Mr.Taylor is a big baseball fan and used to play quite a bit until a knee injury. As the album title implies, he is hitting his stride. “Most baseball players peak in their twenties, but knuckleball pitchers tend to blossom in their late thirties and early forties. I’m staring down my knuckleball prime.”

Youtube videos of Taylor performing live usually show him playing a 1920’s tenor guitar with no additional accompaniment other than his plaintive singing. Knuckleball Prime elevates these songs with lush production by Michael Witcher and was recorded in Nashville, Tennessee with top notch musicians including Benmont Tench (Tom Petty & the Heartbreakers), Greg Leisz (Bruce Springsteen, Eric Clapton), and Gabe Witcher and Noam Pikelny of the Punch Brothers.

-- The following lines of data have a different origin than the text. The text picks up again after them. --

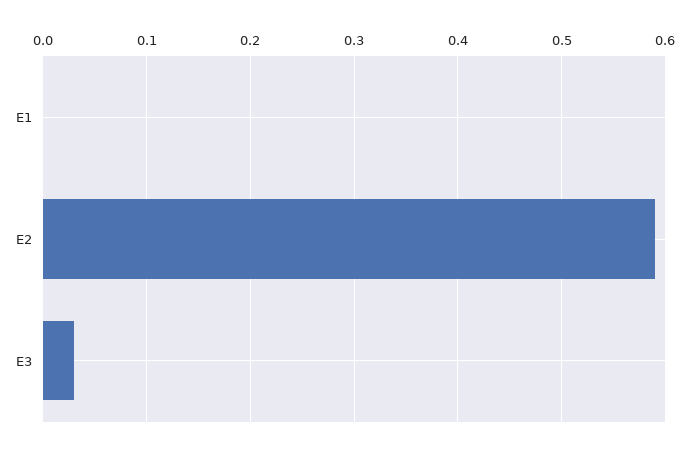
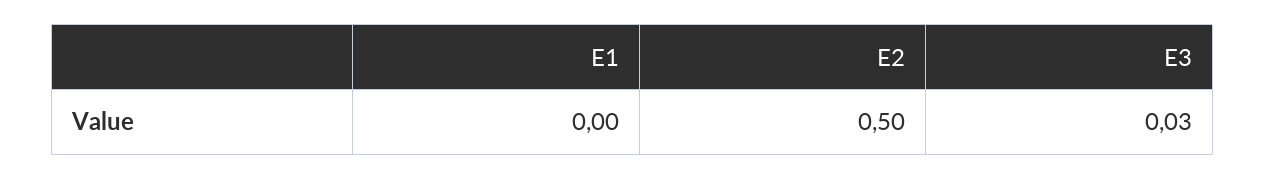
  {
    "E1": 0,
-   "E2": 0.59,
+   "E2": 0.5,
    "E3": 0.03
  }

Each track hums with an intimacy that features Willy’s woeful vocals front and center. The elegant instrumentation further draws the listener in revealing mournful, moving lyrics. “You Found Me” embodies the sense of sadness prevalent throughout this record. “I know what it’s like in a lonely home. Days are fast and nights are long.” The title track, “Knuckleball Prime,” uses baseball as a metaphor to demonstrate Taylor’s desire to make an impact on the world of music. “Give me a shot at the title, I won’t let you down.” On “The Very Best” we hear of “hard times and heartaches.” The catchy chorus “I might not be too good at most things I do, but I’m the very best at missing you” speaks of a continual longing for love. Dreamy pedal steel licks create the rich sonic texture on “Bull Riders & Songwriters” with lyrics that speak of the hardships of the traveling musician’s life, “And this road led me to you and it’ll take me away. All I can do is pray that’ll I’ll make it back one day.” Existential themes permeate “California” as Taylor asks, “What’s it all worth? Our sweat in this dirt? There’s just enough water to turn hope into hurt” and leaves us teetering between promise and despair. With lilting banjo licks and emotive fiddle runs, “Chickamauga” powerfully imagines a dying Union soldier’s final thoughts as an ethereal love letter to his gal back in Ohio. “We couldn’t wait to be absorbed in all that glory. We were too young and we were too swift to die.” Set during the American Civil war, but with timeless themes of the futility of fighting, this is perhaps the most powerful track on the album. Listen close; it’ll leave you in tears.

There’s a lot going on in each of these seemingly simple songs: baseball, love, loneliness and California. Simply put, this is one of the most impactful albums of 2015. Willy Tea Taylor deserves to be known as a master song-crafter who mines gems from the Sierras of his soul and sings with tremendous heart. There’s gold up in them hills. Dig it.